Gli esami nei centri specializzati
Se i sospetti permangono è bene rivolgersi a un Cdcd (Centro specializzato per i disturbi cognitivi e le demenze). Molti sono annessi a reparti di neurologia e geriatria degli ospedali italiani: «Tramite test della durata di un’ora e mezza, un neuropsicologo valuta le diverse funzioni cognitive in modo più approfondito. Il passo successivo prevede una Tac e una risonanza magnetica del cervello: la prima serve a identificare se ci sono altre cause del decadimento delle funzioni cerebrali, come un ematoma subdurale (raccolta di sangue nel cranio, all’interno delle meningi); la seconda scarta la demenza vascolare (quella che, un tempo, veniva chiamata aterosclerosi cerebrale), provocata da problemi nella circolazione del sangue nei vasi del cervello. L’esame rileva anche la presenza di una riduzione dell’ippocampo, che si associa alla difficoltà di memorizzare nuove informazioni tipica dell’Alzheimer. Anche se questo dato, da solo, non è sufficiente per fare una diagnosi certa», spiega il professor Scarpini.

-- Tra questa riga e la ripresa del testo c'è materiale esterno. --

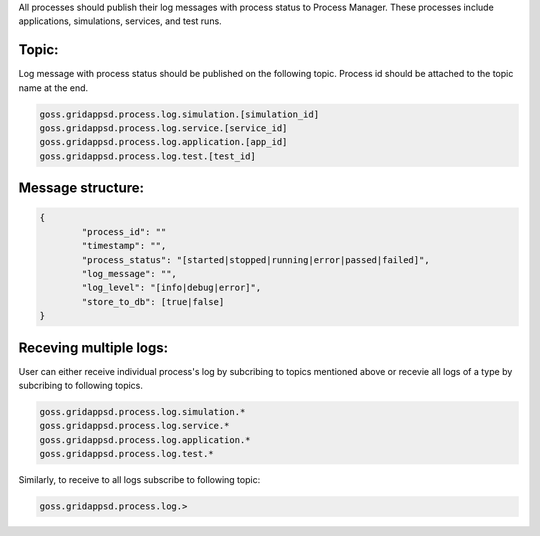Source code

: .. _logging_status:

All processes should publish their log messages with process status to Process Manager. These processes include applications, simulations, services, and test runs.

Topic:
^^^^^^^

Log message with process status should be published on the following topic. Process id should be attached to the topic name at the end.
	
.. code-block:: console

	goss.gridappsd.process.log.simulation.[simulation_id]
	goss.gridappsd.process.log.service.[service_id]
	goss.gridappsd.process.log.application.[app_id]
	goss.gridappsd.process.log.test.[test_id]

Message structure:
^^^^^^^^^^^^^^^^^^

.. code-block:: console

	{
		"process_id": ""
		"timestamp": "",
		"process_status": "[started|stopped|running|error|passed|failed]",
		"log_message": "",
		"log_level": "[info|debug|error]",
		"store_to_db": [true|false]
	}

Receving multiple logs:
^^^^^^^^^^^^^^^^^^^^^^^

User can either receive individual process's log by subcribing to topics mentioned above or recevie all logs of a type by subcribing to following topics.

.. code-block:: console

	goss.gridappsd.process.log.simulation.*
	goss.gridappsd.process.log.service.*
	goss.gridappsd.process.log.application.*
	goss.gridappsd.process.log.test.*

Similarly, to receive to all logs subscribe to following topic:

.. code-block:: console

	goss.gridappsd.process.log.>

 

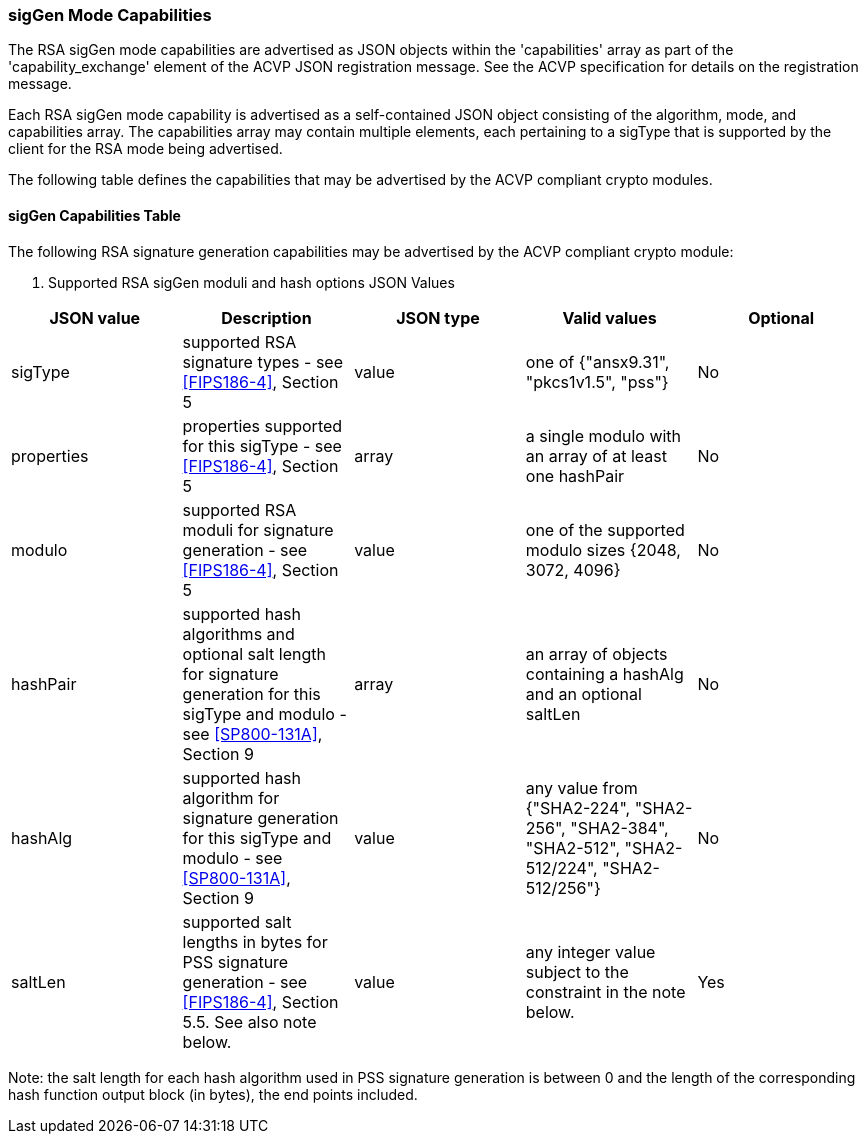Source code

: [[mode_sigGen]]
=== sigGen Mode Capabilities

The RSA sigGen mode capabilities are advertised as JSON objects within the 'capabilities' array
    as part of the 'capability_exchange' element of the ACVP JSON registration message.
    See the ACVP specification for details on the registration message.

Each RSA sigGen mode capability is advertised as a self-contained JSON object consisting of the algorithm, mode, and capabilities array.  The capabilities array may contain multiple elements, each pertaining to a sigType that is supported by the client for the RSA mode being advertised.

The following table defines the capabilities that may be advertised by the ACVP compliant crypto modules.


[[mode_sigGenCap]]
==== sigGen Capabilities Table

The following RSA signature generation capabilities may be advertised by the ACVP compliant crypto module:



[[sigGenRSAMod]]

[cols="<,<,<,<,<"]
. Supported RSA sigGen moduli and hash options JSON Values
|===
| JSON value| Description| JSON type| Valid values| Optional

| sigType| supported RSA signature types  - see
                                <<FIPS186-4>>, Section 5
                            | value| one of {"ansx9.31", "pkcs1v1.5", "pss"}| No
| properties| properties supported for this sigType  - see
                                <<FIPS186-4>>, Section 5
                            | array| a single modulo with an array of at least one hashPair| No
| modulo| supported RSA moduli for signature generation - see
                                <<FIPS186-4>>, Section 5
                            | value| one of the supported modulo sizes {2048, 3072, 4096}| No
| hashPair| supported hash algorithms and optional salt length for signature generation for this sigType and modulo - see
                                <<SP800-131A>>, Section 9
                            | array| an array of objects containing a hashAlg and an optional saltLen| No
| hashAlg| supported hash algorithm for signature generation for this sigType and modulo - see
                                <<SP800-131A>>, Section 9
                            | value| any value from {"SHA2-224", "SHA2-256", "SHA2-384", "SHA2-512", "SHA2-512/224", "SHA2-512/256"}| No
| saltLen| supported salt lengths in bytes for PSS signature generation - see
                                <<FIPS186-4>>, Section 5.5. See also note below.
                            | value| any integer value subject to the constraint in the note below.| Yes
|===



Note: the salt length for each hash algorithm used in PSS signature generation is between 0 and the length of the corresponding hash function output block (in bytes), the end points included.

L’esame del liquor fa chiarezza
A fare da spartiacque è l’identificazione di 2 biomarcatori implicati nell’Alzheimer. «Sono la proteina tau, che si accumula nei neuroni formando dei grovigli, e la beta amiloide, che deriva da un precursore normalmente presente nel cervello», continua il neurologo. Per dosarle serve un esame del liquor, il fluido che circonda e protegge cervello e midollo spinale: «Ne viene prelevato un piccolo campione con una puntura lombare e, anche se può far paura, l’esame è quasi indolore», rassicura l’esperto. «Si effettua in day hospital, inserendo un ago molto sottile fra due vertebre nella parte bassa della schiena, dopo l’applicazione di un anestetico locale. Si torna a casa dopo un paio d’ore e non ci sono conseguenze: solo in meno del 10% dei casi, dopo si può accusare mal di testa, che si risolve con una buona idratazione». L’esito del test fa chiarezza: in caso di Alzheimer la proteina beta amiloide risulta ridotta mentre la tau è aumentata. Se necessario, la diagnosi può essere completata da 2 tomografie a emissione di positroni (Pet) con radionuclidi specifici: «La prima, grazie a una soluzione di glucosio marcata con un radiofarmaco, visualizza il metabolismo cerebrale, ridotto nell’Alzheimer; la seconda usa un tracciante specifico che si lega alla beta amiloide e permette di visualizzare i depositi della proteina nel cervello. Il radionuclide viene poi eliminato dall’organismo tramite urine e feci. Ma per facilitarne lo smaltimento basta bere di più», aggiunge Scarpini. Tutti questi esami vengono effettuati nei Cdcd più avanzati e garantiscono una diagnosi certa.